> [Task prompt]
Your answer should be the lines below from the one with "M 567,1 L 601,1 L 588,17 Z" to the one with "M 455,277 L 486,291 L 488,325 L 443,305 Z", both included, given again exactly and with nothing added.

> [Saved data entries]
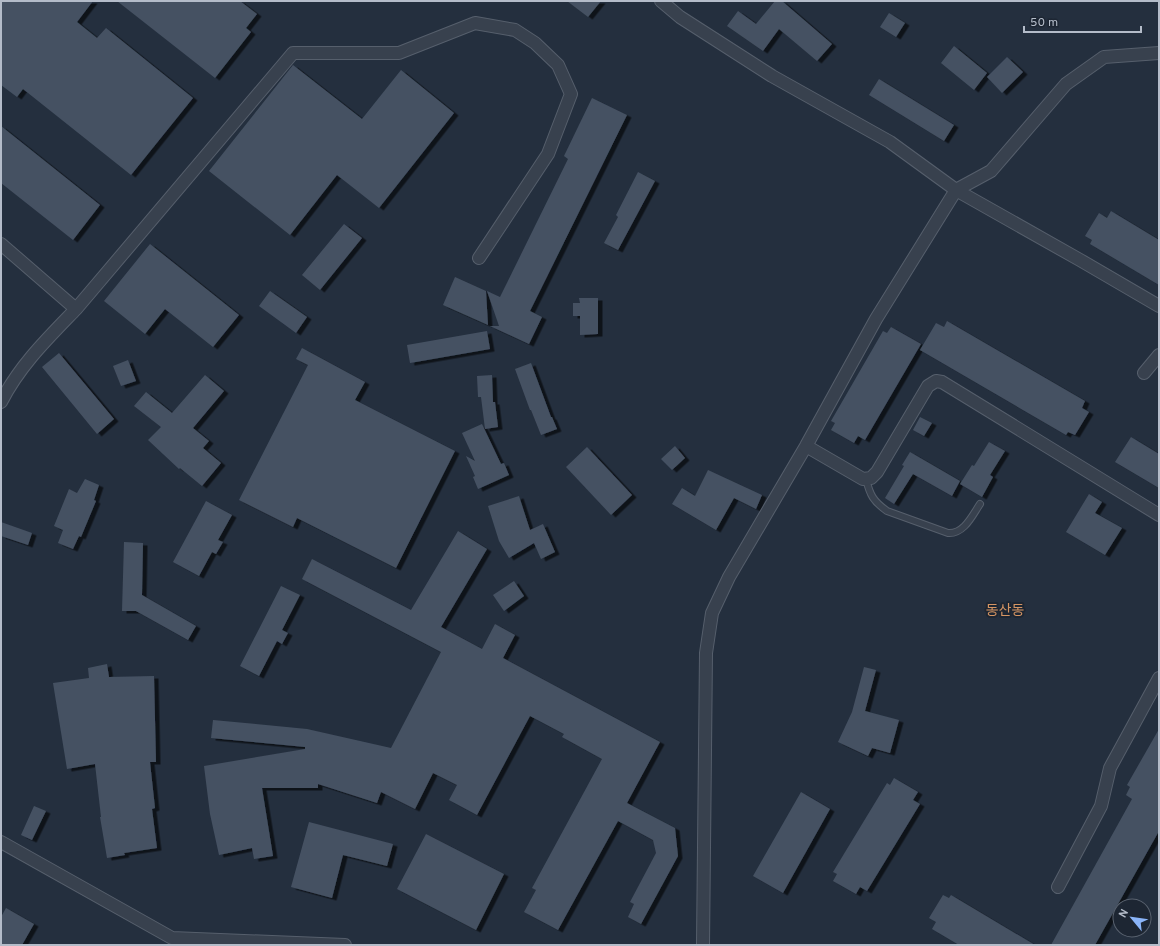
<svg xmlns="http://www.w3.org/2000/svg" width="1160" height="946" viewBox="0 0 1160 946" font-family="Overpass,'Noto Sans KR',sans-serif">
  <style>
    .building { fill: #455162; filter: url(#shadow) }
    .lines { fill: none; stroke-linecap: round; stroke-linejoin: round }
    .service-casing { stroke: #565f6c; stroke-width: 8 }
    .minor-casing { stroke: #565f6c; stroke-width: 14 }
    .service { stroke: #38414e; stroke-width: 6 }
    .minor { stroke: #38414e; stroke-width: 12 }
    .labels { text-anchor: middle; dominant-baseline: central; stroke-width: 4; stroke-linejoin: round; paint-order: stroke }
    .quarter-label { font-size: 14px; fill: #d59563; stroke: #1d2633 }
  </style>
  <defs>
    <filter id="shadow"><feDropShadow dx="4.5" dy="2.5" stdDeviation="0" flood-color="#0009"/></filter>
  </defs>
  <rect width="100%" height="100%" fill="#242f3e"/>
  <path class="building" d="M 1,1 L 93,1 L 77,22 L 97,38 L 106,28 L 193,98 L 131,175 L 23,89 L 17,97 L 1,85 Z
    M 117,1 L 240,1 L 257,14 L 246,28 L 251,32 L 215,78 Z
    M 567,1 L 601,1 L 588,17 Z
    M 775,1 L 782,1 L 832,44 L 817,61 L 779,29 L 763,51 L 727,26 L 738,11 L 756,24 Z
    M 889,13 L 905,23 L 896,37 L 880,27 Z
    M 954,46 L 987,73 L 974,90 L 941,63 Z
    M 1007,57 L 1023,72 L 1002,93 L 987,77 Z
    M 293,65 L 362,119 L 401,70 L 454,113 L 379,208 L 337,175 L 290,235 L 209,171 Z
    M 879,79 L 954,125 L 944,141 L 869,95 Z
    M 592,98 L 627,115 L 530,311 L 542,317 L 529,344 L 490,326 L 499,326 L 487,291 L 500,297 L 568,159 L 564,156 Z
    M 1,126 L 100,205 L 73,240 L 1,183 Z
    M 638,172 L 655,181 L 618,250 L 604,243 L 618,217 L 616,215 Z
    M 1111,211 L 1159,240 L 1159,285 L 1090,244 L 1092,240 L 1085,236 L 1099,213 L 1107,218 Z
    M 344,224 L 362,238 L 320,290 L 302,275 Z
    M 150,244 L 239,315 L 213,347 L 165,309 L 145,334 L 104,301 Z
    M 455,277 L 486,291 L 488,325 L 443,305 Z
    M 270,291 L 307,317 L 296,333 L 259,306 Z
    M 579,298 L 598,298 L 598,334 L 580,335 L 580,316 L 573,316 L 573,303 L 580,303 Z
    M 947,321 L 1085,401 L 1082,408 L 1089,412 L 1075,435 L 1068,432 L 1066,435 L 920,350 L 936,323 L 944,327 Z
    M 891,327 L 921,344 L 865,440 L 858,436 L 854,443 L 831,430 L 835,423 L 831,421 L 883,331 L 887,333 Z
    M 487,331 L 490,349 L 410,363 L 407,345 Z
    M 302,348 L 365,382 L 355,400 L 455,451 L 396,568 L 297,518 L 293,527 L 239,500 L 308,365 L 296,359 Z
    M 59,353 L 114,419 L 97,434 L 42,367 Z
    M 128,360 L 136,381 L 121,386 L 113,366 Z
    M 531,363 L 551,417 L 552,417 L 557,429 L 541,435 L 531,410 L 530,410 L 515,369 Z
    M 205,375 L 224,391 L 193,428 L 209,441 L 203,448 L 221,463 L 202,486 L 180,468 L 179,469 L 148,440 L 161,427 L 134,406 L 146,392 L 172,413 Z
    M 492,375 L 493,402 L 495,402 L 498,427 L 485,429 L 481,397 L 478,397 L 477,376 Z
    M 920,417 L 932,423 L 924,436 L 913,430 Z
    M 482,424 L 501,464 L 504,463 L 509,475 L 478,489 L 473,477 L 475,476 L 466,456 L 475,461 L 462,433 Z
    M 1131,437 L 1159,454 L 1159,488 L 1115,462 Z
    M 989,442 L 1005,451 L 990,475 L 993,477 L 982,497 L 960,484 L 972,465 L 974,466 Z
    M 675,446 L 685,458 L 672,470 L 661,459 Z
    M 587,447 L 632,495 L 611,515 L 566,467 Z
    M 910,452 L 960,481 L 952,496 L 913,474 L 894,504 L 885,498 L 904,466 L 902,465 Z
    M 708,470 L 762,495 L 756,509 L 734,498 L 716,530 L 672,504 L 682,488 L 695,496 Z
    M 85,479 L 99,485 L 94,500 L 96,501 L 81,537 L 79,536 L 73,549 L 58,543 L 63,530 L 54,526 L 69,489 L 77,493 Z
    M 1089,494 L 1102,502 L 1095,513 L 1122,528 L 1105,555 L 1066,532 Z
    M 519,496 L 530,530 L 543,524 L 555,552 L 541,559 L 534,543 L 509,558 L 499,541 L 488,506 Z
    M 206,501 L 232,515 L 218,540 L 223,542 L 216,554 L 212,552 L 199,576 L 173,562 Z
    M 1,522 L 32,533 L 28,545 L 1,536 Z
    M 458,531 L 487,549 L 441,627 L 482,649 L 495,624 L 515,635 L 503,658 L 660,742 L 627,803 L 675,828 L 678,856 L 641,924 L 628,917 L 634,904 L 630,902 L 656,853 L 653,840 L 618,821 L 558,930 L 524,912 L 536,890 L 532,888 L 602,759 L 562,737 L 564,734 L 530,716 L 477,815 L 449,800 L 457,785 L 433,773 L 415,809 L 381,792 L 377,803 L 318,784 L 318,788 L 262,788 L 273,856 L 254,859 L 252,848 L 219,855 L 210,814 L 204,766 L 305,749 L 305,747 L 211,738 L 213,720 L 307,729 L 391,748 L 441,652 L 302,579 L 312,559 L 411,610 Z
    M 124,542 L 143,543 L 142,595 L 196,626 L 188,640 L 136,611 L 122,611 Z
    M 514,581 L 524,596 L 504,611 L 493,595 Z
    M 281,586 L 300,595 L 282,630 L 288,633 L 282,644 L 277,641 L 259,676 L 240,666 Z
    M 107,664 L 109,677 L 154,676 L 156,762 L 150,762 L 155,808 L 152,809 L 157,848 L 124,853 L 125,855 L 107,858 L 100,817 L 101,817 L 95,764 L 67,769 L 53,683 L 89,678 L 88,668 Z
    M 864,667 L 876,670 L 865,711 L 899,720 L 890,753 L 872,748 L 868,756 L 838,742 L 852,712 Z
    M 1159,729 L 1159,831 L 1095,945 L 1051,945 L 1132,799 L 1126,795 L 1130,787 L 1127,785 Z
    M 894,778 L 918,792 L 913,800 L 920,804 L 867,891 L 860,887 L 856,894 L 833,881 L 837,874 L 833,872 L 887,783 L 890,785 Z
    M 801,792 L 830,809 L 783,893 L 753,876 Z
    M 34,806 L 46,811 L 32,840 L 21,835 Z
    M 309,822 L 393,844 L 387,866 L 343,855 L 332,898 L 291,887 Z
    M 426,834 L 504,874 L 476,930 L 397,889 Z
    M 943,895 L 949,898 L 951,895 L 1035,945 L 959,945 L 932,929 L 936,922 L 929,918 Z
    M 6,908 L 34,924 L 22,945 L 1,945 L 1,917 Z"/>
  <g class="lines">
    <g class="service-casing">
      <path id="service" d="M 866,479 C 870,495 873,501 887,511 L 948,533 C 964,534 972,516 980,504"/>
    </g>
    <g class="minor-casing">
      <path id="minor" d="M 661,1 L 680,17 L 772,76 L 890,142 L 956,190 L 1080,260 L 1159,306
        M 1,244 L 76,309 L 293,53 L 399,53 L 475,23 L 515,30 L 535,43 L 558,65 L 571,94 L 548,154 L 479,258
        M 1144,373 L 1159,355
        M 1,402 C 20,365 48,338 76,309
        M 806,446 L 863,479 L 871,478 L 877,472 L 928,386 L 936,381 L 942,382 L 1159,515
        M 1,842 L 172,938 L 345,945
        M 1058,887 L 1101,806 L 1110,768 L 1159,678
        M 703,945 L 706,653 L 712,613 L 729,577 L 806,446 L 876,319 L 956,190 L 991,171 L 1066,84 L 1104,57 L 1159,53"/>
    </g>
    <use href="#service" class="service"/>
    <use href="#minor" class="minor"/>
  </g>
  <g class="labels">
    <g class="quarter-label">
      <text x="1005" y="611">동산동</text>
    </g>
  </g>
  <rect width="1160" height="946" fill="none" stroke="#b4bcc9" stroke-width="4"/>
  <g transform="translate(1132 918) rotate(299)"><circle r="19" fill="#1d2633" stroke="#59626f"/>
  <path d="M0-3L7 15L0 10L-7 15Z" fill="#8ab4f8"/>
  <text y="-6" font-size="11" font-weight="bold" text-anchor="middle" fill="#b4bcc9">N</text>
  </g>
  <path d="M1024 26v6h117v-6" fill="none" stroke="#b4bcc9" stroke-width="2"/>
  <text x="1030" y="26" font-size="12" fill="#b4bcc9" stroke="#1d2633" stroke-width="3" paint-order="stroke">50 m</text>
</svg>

> [Result]
    M 567,1 L 601,1 L 588,17 Z
    M 775,1 L 782,1 L 832,44 L 817,61 L 779,29 L 763,51 L 727,26 L 738,11 L 756,24 Z
    M 889,13 L 905,23 L 896,37 L 880,27 Z
    M 954,46 L 987,73 L 974,90 L 941,63 Z
    M 1007,57 L 1023,72 L 1002,93 L 987,77 Z
    M 293,65 L 362,119 L 401,70 L 454,113 L 379,208 L 337,175 L 290,235 L 209,171 Z
    M 879,79 L 954,125 L 944,141 L 869,95 Z
    M 592,98 L 627,115 L 530,311 L 542,317 L 529,344 L 490,326 L 499,326 L 487,291 L 500,297 L 568,159 L 564,156 Z
    M 1,126 L 100,205 L 73,240 L 1,183 Z
    M 638,172 L 655,181 L 618,250 L 604,243 L 618,217 L 616,215 Z
    M 1111,211 L 1159,240 L 1159,285 L 1090,244 L 1092,240 L 1085,236 L 1099,213 L 1107,218 Z
    M 344,224 L 362,238 L 320,290 L 302,275 Z
    M 150,244 L 239,315 L 213,347 L 165,309 L 145,334 L 104,301 Z
    M 455,277 L 486,291 L 488,325 L 443,305 Z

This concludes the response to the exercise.